Ethereum (ETH) has confirmed a bullish reversal after breaking out of a falling-wedge pattern on the daily chart and reclaiming the $3,000 area. ETH rose about 7% over the past week, recovering from a monthly low of $2,680 on Nov. 21 to trade near $3,013. Key drivers: exchange reserves have dropped sharply — CryptoQuant shows on-exchange ETH fell from ~20.9M in early July to ~16.8M — reducing immediate sell pressure; community momentum around the Fusaka upgrade (potentially Dec. 3) addressing rollup data availability; and renewed inflows into U.S. spot ETH ETFs (roughly $236M net this week after prior outflows). Technical outlook: a confirmed wedge breakout suggests a shift toward bullish bias; the 200-day moving average near $3,096 is the next resistance, with a clean break potentially targeting $3,600 (61.8% Fibonacci). Conversely, failure to hold $3,000 risks a drop toward $2,750 (38.2% Fibonacci). Market participants and institutional accumulation (e.g., BitMine purchases) add to the positive bias. Disclosure: not investment advice.
Bullish
The article combines multiple bullish signals: a confirmed technical breakout (falling-wedge) on the daily chart, sharply declining on-exchange supply, ETF inflows and upgrade-driven narrative. Historically, shrinking exchange reserves reduce immediate sell-side liquidity, which has correlated with upward price pressure in prior ETH and BTC cycles. ETF inflows restore demand and can sustain momentum if continued.
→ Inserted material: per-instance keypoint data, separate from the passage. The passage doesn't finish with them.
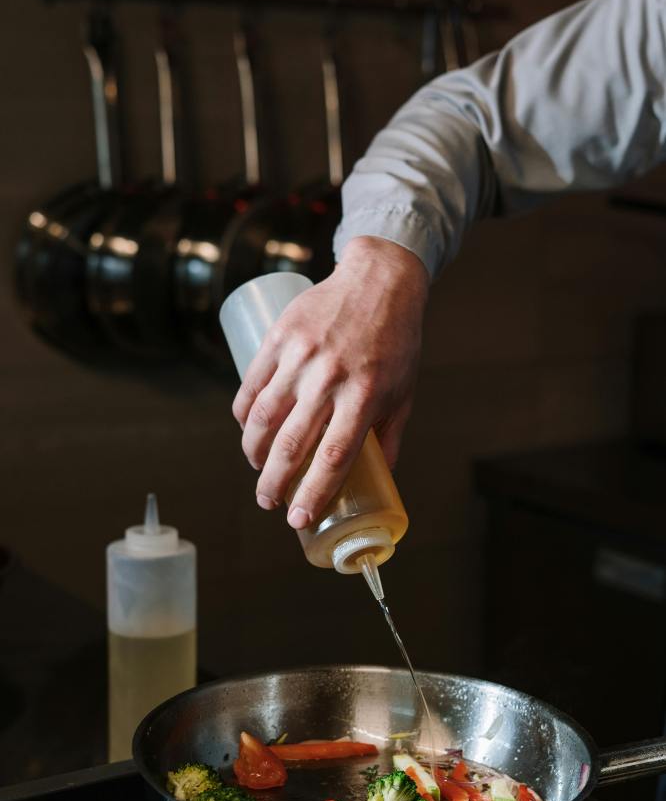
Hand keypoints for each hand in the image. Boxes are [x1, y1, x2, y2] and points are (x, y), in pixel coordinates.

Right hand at [232, 236, 429, 528]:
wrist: (379, 280)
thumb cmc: (397, 342)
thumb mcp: (404, 393)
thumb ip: (389, 437)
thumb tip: (381, 481)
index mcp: (365, 397)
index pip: (333, 458)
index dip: (312, 494)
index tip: (297, 520)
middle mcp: (330, 379)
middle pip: (291, 445)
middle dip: (273, 483)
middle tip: (268, 501)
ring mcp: (301, 356)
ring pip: (263, 417)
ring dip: (254, 452)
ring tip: (258, 468)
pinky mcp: (281, 337)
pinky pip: (252, 384)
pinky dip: (244, 414)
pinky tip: (248, 430)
The Fusaka upgrade adds fundamental bullish sentiment by addressing rollup data availability — a catalyst that can attract longer-term interest and on-chain activity. Short-term impact: higher volatility but a bias to the upside while $3,000 holds; traders may target a move toward $3,600 if ETH clears the 200-day MA near $3,096. Failure to hold $3,000 would negate the immediate bullish thesis and could trigger a drop toward $2,750. Long-term impact: if exchange reserves remain low and upgrades progress, structural scarcity plus improved scaling fundamentals could support a sustained bullish trend. Risk factors include macro shocks, ETF outflows resuming, or delay/faults in the Fusaka upgrade.